TASK STATEMENT:
From the data below, return all lines holding the string "format".

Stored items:
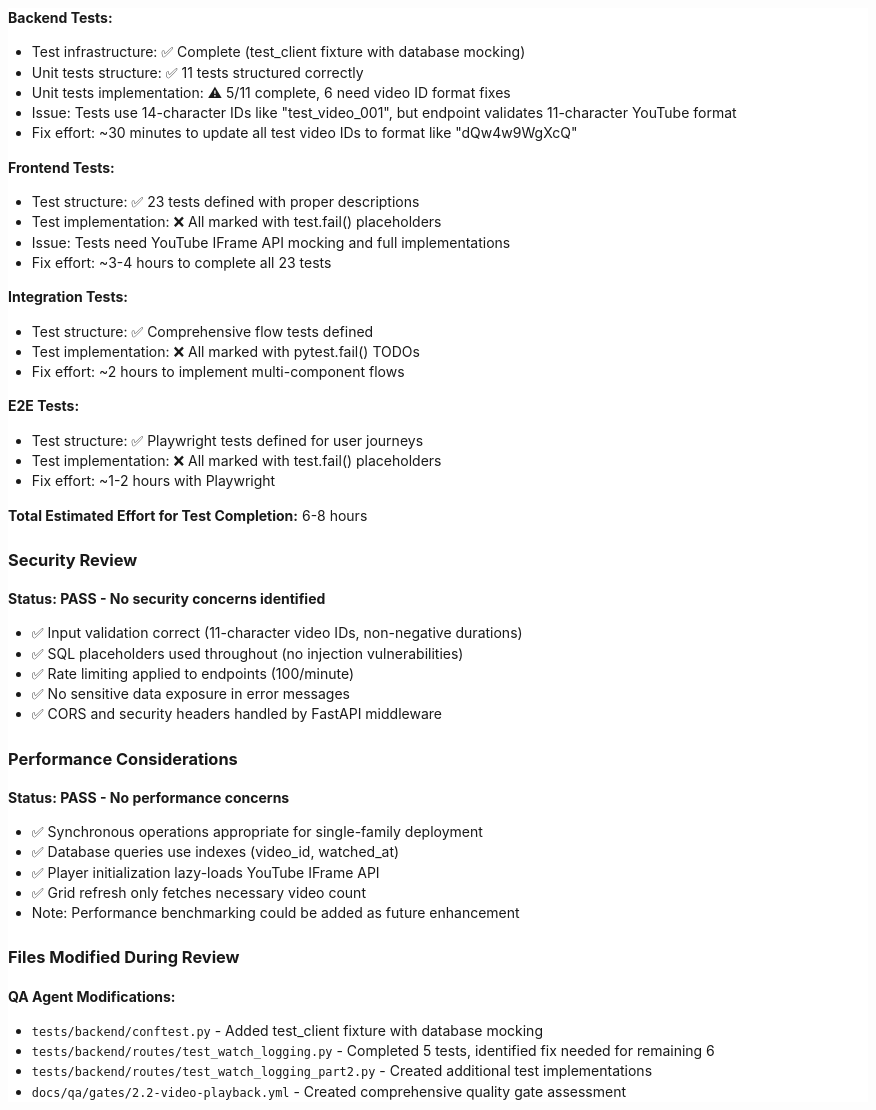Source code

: **Backend Tests:**
- Test infrastructure: ✅ Complete (test_client fixture with database mocking)
- Unit tests structure: ✅ 11 tests structured correctly
- Unit tests implementation: ⚠️ 5/11 complete, 6 need video ID format fixes
- Issue: Tests use 14-character IDs like "test_video_001", but endpoint validates 11-character YouTube format
- Fix effort: ~30 minutes to update all test video IDs to format like "dQw4w9WgXcQ"

**Frontend Tests:**
- Test structure: ✅ 23 tests defined with proper descriptions
- Test implementation: ❌ All marked with test.fail() placeholders
- Issue: Tests need YouTube IFrame API mocking and full implementations
- Fix effort: ~3-4 hours to complete all 23 tests

**Integration Tests:**
- Test structure: ✅ Comprehensive flow tests defined
- Test implementation: ❌ All marked with pytest.fail() TODOs
- Fix effort: ~2 hours to implement multi-component flows

**E2E Tests:**
- Test structure: ✅ Playwright tests defined for user journeys
- Test implementation: ❌ All marked with test.fail() placeholders
- Fix effort: ~1-2 hours with Playwright

**Total Estimated Effort for Test Completion:** 6-8 hours

### Security Review

**Status: PASS - No security concerns identified**

- ✅ Input validation correct (11-character video IDs, non-negative durations)
- ✅ SQL placeholders used throughout (no injection vulnerabilities)
- ✅ Rate limiting applied to endpoints (100/minute)
- ✅ No sensitive data exposure in error messages
- ✅ CORS and security headers handled by FastAPI middleware

### Performance Considerations

**Status: PASS - No performance concerns**

- ✅ Synchronous operations appropriate for single-family deployment
- ✅ Database queries use indexes (video_id, watched_at)
- ✅ Player initialization lazy-loads YouTube IFrame API
- ✅ Grid refresh only fetches necessary video count
- Note: Performance benchmarking could be added as future enhancement

### Files Modified During Review

**QA Agent Modifications:**
- `tests/backend/conftest.py` - Added test_client fixture with database mocking
- `tests/backend/routes/test_watch_logging.py` - Completed 5 tests, identified fix needed for remaining 6
- `tests/backend/routes/test_watch_logging_part2.py` - Created additional test implementations
- `docs/qa/gates/2.2-video-playback.yml` - Created comprehensive quality gate assessment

WRITTEN ANSWER:
- Unit tests implementation: ⚠️ 5/11 complete, 6 need video ID format fixes
- Issue: Tests use 14-character IDs like "test_video_001", but endpoint validates 11-character YouTube format
- Fix effort: ~30 minutes to update all test video IDs to format like "dQw4w9WgXcQ"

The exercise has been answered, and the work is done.